→ What you need to do: Scan the entries below, and for each line that includes the word "entregues", make a copy.

[Rendered page images]
*****

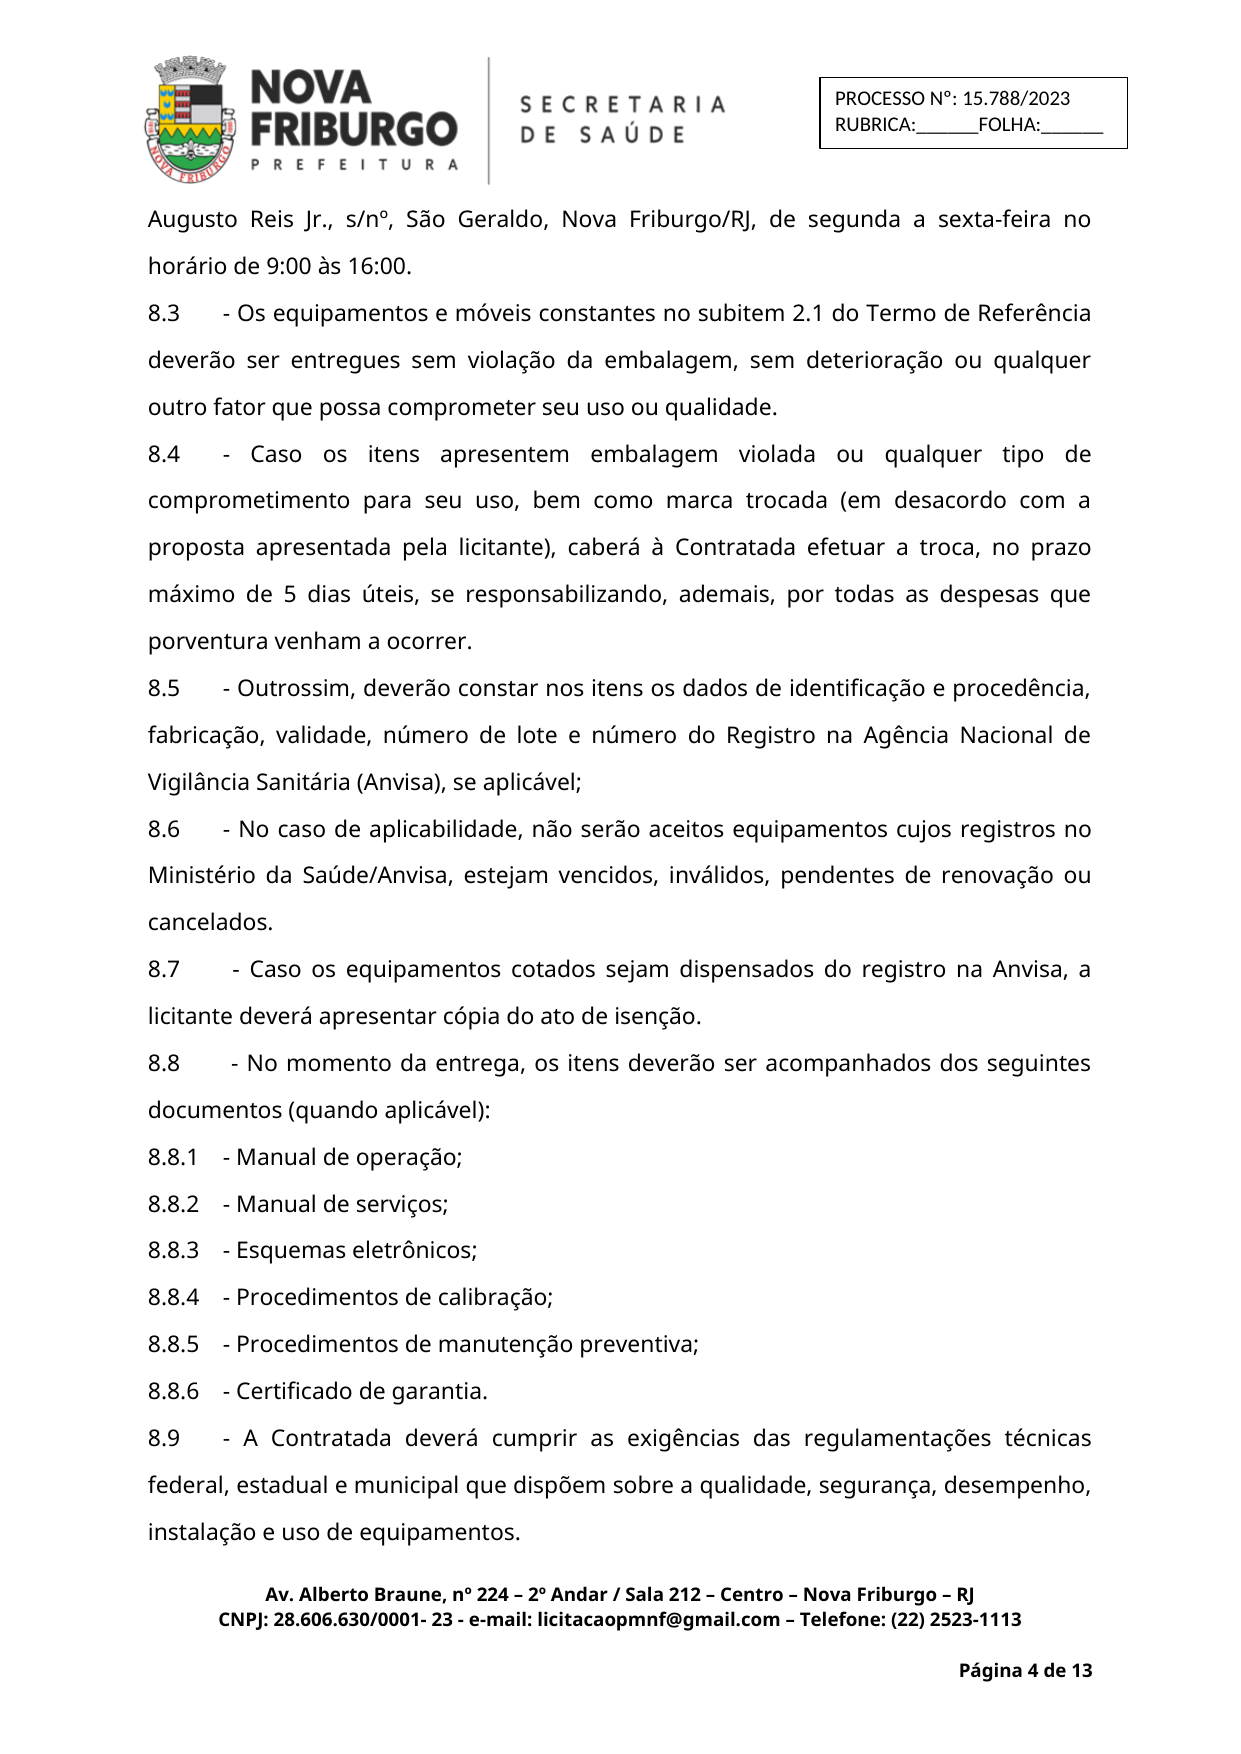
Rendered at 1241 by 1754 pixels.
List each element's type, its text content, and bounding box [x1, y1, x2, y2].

list - Caso os itens apresentem embalagem violada ou qualquer tipo de comprometimento para seu uso, bem como marca trocada (em desacordo com a proposta apresentada pela licitante), caberá à Contratada efetuar a troca, no prazo máximo de 5 dias úteis, se responsabilizando, ademais, por todas as despesas que porventura venham a ocorrer. [148, 437, 1092, 656]
list - Manual de serviços; [148, 1187, 1092, 1219]
picture [132, 44, 742, 199]
list - Os equipamentos e móveis constantes no subitem 2.1 do Termo de Referência deverão ser entregues sem violação da embalagem, sem deterioração ou qualquer outro fator que possa comprometer seu uso ou qualidade. [148, 297, 1092, 422]
list - No momento da entrega, os itens deverão ser acompanhados dos seguintes documentos (quando aplicável): [148, 1047, 1092, 1125]
list - Manual de operação; [148, 1141, 1092, 1172]
list - Os itens deverão ser entregues na UBS São Geraldo localizada à Rua Antônio Augusto Reis Jr., s/nº, São Geraldo, Nova Friburgo/RJ, de segunda a sexta-feira no horário de 9:00 às 16:00. [148, 203, 1092, 281]
list - A Contratada deverá cumprir as exigências das regulamentações técnicas federal, estadual e municipal que dispõem sobre a qualidade, segurança, desempenho, instalação e uso de equipamentos. [148, 1422, 1092, 1547]
list - Caso os equipamentos cotados sejam dispensados do registro na Anvisa, a licitante deverá apresentar cópia do ato de isenção. [148, 953, 1092, 1031]
list - Procedimentos de calibração; [148, 1281, 1092, 1312]
list - Procedimentos de manutenção preventiva; [148, 1328, 1092, 1359]
list - Outrossim, deverão constar nos itens os dados de identificação e procedência, fabricação, validade, número de lote e número do Registro na Agência Nacional de Vigilância Sanitária (Anvisa), se aplicável; [148, 672, 1092, 797]
list - Certificado de garantia. [148, 1375, 1092, 1406]
list - No caso de aplicabilidade, não serão aceitos equipamentos cujos registros no Ministério da Saúde/Anvisa, estejam vencidos, inválidos, pendentes de renovação ou cancelados. [148, 812, 1092, 937]
list - Esquemas eletrônicos; [148, 1234, 1092, 1266]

*****

→ Your solution:
list - Os equipamentos e móveis constantes no subitem 2.1 do Termo de Referência deverão ser entregues sem violação da embalagem, sem deterioração ou qualquer outro fator que possa comprometer seu uso ou qualidade. [148, 297, 1092, 422]
list - Os itens deverão ser entregues na UBS São Geraldo localizada à Rua Antônio Augusto Reis Jr., s/nº, São Geraldo, Nova Friburgo/RJ, de segunda a sexta-feira no horário de 9:00 às 16:00. [148, 203, 1092, 281]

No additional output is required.